Dataset entries>

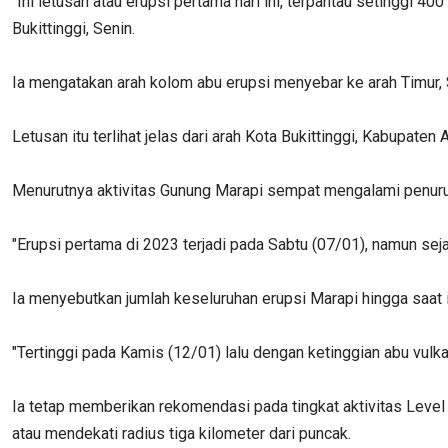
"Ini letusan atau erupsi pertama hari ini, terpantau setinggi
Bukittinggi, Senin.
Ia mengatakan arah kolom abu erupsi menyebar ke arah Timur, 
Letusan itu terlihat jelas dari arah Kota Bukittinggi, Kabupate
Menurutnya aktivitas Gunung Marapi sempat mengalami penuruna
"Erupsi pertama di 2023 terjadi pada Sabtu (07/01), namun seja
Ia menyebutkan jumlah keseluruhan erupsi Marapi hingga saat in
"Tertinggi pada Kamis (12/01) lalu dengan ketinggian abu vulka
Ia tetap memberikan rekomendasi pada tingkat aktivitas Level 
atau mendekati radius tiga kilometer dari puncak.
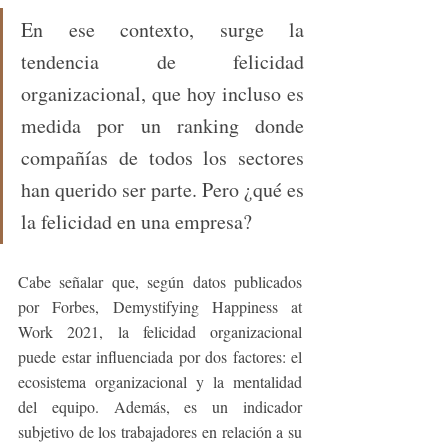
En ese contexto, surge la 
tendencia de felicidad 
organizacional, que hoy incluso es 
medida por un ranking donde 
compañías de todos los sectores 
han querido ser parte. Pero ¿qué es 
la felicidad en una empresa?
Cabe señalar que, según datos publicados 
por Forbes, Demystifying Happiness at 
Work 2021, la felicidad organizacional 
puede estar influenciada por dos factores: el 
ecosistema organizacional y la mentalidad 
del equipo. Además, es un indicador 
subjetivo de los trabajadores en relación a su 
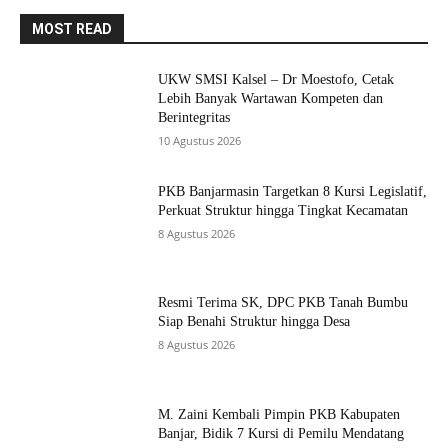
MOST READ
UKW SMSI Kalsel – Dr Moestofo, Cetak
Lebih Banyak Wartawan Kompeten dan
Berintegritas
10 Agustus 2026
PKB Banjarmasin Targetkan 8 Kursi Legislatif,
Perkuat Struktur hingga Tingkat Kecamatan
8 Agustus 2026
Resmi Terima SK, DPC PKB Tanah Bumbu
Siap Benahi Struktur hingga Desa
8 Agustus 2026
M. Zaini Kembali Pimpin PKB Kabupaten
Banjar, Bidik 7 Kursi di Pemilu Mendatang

PROBLEM TO SOLVE> Line count for "pertama": give the number of lines in the data above that include it, and nothing else.

EXERCISE OUTPUT> 2